Task to carry out: Word-for-word reproduction, images excluded: copy every entry below.

Stored records

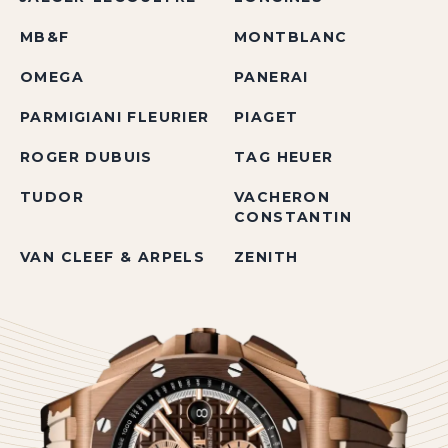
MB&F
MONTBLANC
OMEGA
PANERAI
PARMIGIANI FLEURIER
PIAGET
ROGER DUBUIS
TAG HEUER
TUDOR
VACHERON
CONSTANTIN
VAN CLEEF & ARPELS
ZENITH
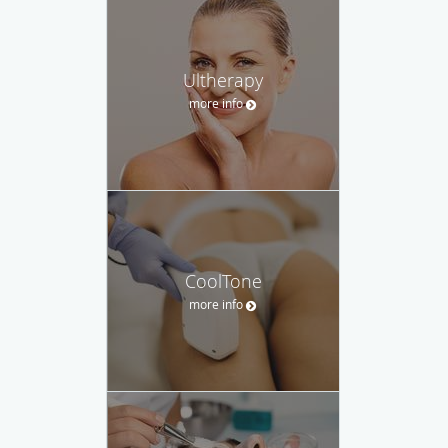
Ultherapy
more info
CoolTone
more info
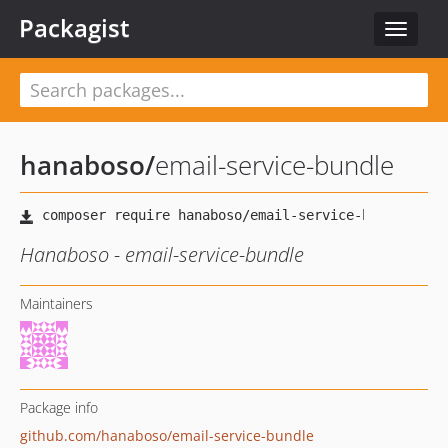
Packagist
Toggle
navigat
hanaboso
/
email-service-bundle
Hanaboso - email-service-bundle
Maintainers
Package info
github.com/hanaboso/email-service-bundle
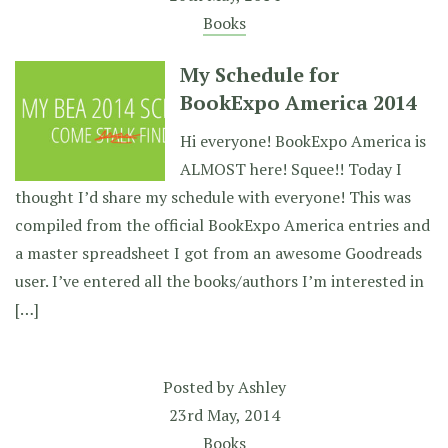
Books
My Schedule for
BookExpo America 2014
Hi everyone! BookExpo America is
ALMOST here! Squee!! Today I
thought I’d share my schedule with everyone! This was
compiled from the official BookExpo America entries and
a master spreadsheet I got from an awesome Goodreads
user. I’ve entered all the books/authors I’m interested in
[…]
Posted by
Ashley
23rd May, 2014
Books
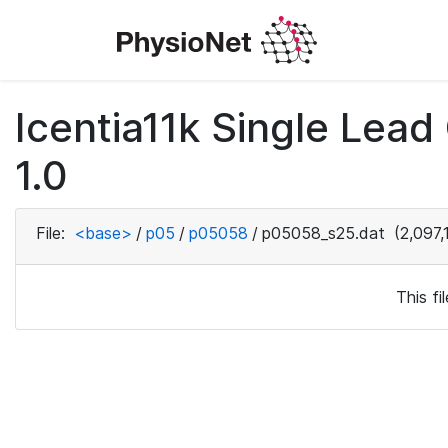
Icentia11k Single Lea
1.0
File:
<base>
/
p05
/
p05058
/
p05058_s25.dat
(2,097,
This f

Your response:
MB&F
MONTBLANC
OMEGA
PANERAI
PARMIGIANI FLEURIER
PIAGET
ROGER DUBUIS
TAG HEUER
TUDOR
VACHERON
CONSTANTIN
VAN CLEEF & ARPELS
ZENITH
Ultherapy
more info
CoolTone
more info
Packagist
Toggle
navigat
hanaboso
/
email-service-bundle
Hanaboso - email-service-bundle
Maintainers
Package info
github.com/hanaboso/email-service-bundle
Books
My Schedule for
BookExpo America 2014
Hi everyone! BookExpo America is
ALMOST here! Squee!! Today I
thought I’d share my schedule with everyone! This was
compiled from the official BookExpo America entries and
a master spreadsheet I got from an awesome Goodreads
user. I’ve entered all the books/authors I’m interested in
[…]
Posted by
Ashley
23rd May, 2014
Books
Icentia11k Single Lea
1.0
File:
<base>
/
p05
/
p05058
/
p05058_s25.dat
(2,097,
This f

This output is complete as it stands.